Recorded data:
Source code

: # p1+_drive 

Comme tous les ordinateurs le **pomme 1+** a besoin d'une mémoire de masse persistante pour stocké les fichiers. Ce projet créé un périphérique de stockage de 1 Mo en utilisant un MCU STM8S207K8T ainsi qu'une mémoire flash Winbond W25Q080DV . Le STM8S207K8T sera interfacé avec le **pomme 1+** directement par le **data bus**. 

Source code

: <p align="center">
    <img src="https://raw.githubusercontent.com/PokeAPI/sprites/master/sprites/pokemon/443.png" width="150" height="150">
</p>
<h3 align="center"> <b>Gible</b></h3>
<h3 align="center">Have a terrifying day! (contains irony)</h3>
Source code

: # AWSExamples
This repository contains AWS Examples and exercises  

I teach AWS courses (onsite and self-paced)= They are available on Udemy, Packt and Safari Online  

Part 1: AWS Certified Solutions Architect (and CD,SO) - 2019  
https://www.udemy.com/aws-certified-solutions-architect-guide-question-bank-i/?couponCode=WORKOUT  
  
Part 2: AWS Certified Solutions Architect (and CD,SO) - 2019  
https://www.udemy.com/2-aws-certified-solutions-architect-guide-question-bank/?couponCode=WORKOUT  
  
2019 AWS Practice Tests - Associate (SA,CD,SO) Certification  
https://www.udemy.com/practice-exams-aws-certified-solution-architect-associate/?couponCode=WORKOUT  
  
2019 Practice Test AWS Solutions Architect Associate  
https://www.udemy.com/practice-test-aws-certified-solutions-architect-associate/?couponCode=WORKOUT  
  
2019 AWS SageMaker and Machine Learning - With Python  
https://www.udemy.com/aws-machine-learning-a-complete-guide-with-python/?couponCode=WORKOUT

Work to complete
Could you write out all the entries exactly as given?

Result of the exercise
Source code

: # p1+_drive 

Comme tous les ordinateurs le **pomme 1+** a besoin d'une mémoire de masse persistante pour stocké les fichiers. Ce projet créé un périphérique de stockage de 1 Mo en utilisant un MCU STM8S207K8T ainsi qu'une mémoire flash Winbond W25Q080DV . Le STM8S207K8T sera interfacé avec le **pomme 1+** directement par le **data bus**. 

Source code

: <p align="center">
    <img src="https://raw.githubusercontent.com/PokeAPI/sprites/master/sprites/pokemon/443.png" width="150" height="150">
</p>
<h3 align="center"> <b>Gible</b></h3>
<h3 align="center">Have a terrifying day! (contains irony)</h3>
Source code

: # AWSExamples
This repository contains AWS Examples and exercises  

I teach AWS courses (onsite and self-paced)= They are available on Udemy, Packt and Safari Online  

Part 1: AWS Certified Solutions Architect (and CD,SO) - 2019  
https://www.udemy.com/aws-certified-solutions-architect-guide-question-bank-i/?couponCode=WORKOUT  
  
Part 2: AWS Certified Solutions Architect (and CD,SO) - 2019  
https://www.udemy.com/2-aws-certified-solutions-architect-guide-question-bank/?couponCode=WORKOUT  
  
2019 AWS Practice Tests - Associate (SA,CD,SO) Certification  
https://www.udemy.com/practice-exams-aws-certified-solution-architect-associate/?couponCode=WORKOUT  
  
2019 Practice Test AWS Solutions Architect Associate  
https://www.udemy.com/practice-test-aws-certified-solutions-architect-associate/?couponCode=WORKOUT  
  
2019 AWS SageMaker and Machine Learning - With Python  
https://www.udemy.com/aws-machine-learning-a-complete-guide-with-python/?couponCode=WORKOUT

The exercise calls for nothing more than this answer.